To-do item
Retype word for word the stretch of entries below from the line that has "exposure_s: 1/770" through the line that has "exposure_s: 1/60", and omit the pictures.

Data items
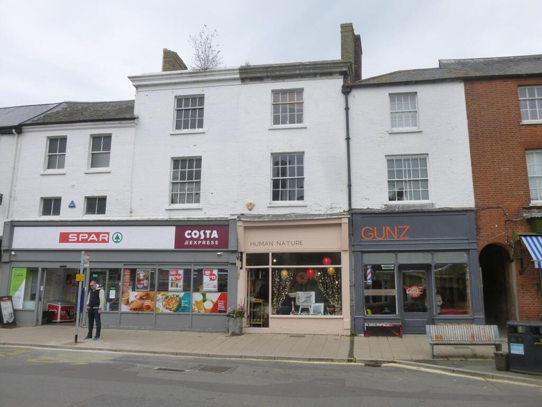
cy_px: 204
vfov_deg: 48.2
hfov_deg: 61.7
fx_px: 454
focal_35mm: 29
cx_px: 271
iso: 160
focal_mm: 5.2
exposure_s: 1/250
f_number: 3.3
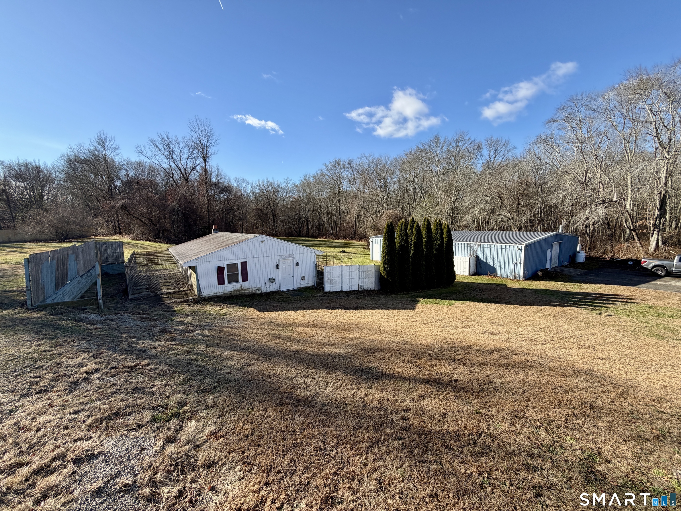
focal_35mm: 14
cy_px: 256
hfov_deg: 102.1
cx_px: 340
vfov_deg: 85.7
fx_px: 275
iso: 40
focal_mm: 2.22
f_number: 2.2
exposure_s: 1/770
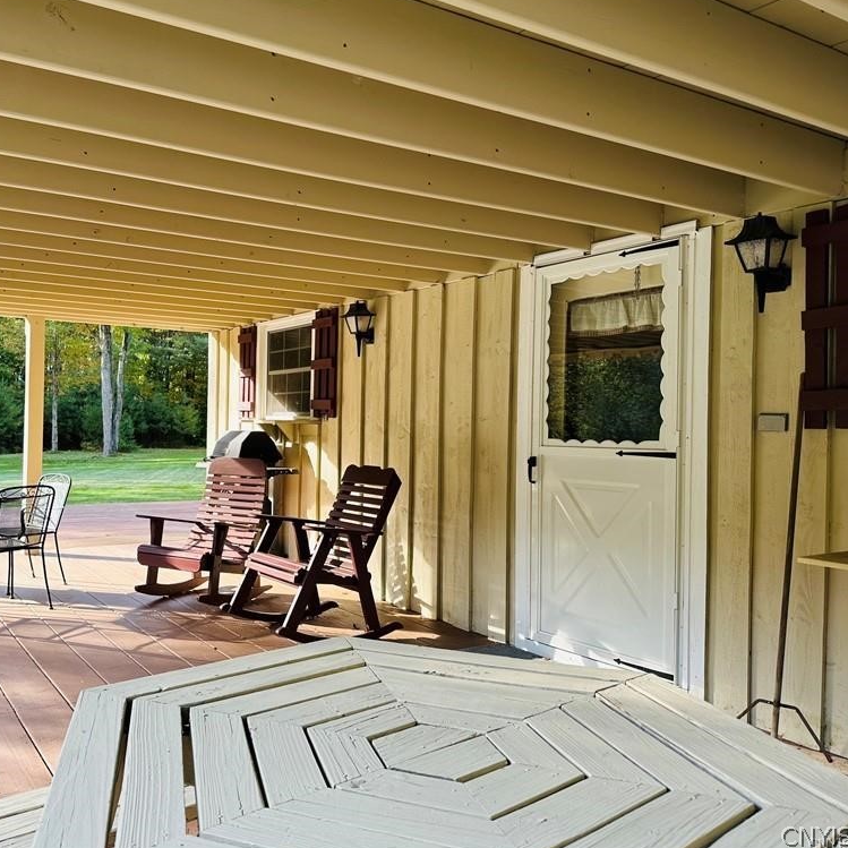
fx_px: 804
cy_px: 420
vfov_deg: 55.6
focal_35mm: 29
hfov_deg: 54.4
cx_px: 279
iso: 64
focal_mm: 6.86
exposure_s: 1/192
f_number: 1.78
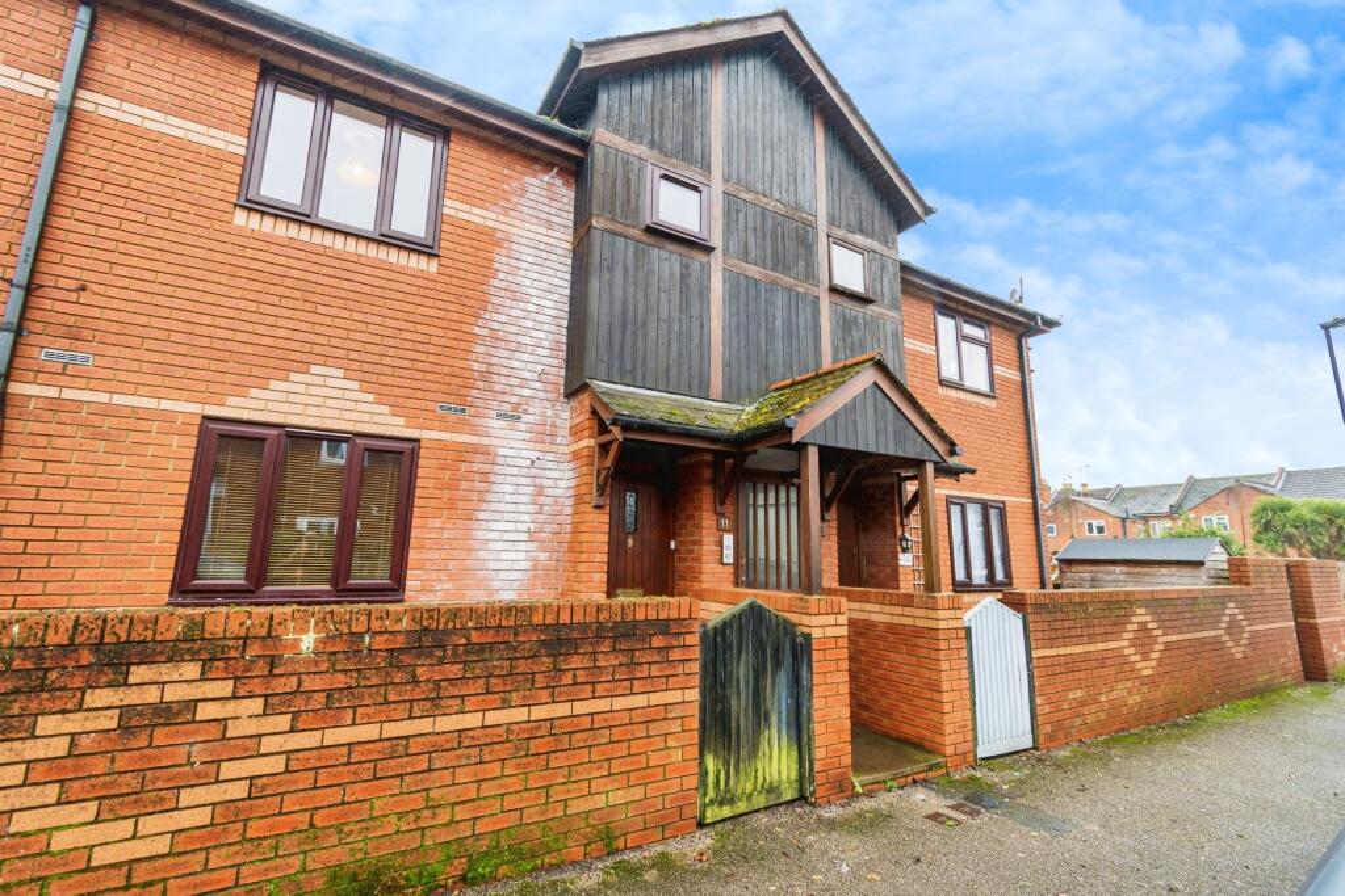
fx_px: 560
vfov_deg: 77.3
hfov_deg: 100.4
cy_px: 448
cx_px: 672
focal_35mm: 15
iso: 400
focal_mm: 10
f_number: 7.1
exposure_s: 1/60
* * *
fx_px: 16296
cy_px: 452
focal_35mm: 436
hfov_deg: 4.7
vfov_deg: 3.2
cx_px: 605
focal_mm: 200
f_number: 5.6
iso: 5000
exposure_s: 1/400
---
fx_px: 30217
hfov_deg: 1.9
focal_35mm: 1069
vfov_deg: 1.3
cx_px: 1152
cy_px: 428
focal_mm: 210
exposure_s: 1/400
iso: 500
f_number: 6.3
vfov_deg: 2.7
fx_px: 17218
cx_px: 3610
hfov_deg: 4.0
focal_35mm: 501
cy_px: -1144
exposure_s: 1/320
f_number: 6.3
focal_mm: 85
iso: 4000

Reply
exposure_s: 1/770
fx_px: 804
cy_px: 420
vfov_deg: 55.6
focal_35mm: 29
hfov_deg: 54.4
cx_px: 279
iso: 64
focal_mm: 6.86
exposure_s: 1/192
f_number: 1.78
fx_px: 560
vfov_deg: 77.3
hfov_deg: 100.4
cy_px: 448
cx_px: 672
focal_35mm: 15
iso: 400
focal_mm: 10
f_number: 7.1
exposure_s: 1/60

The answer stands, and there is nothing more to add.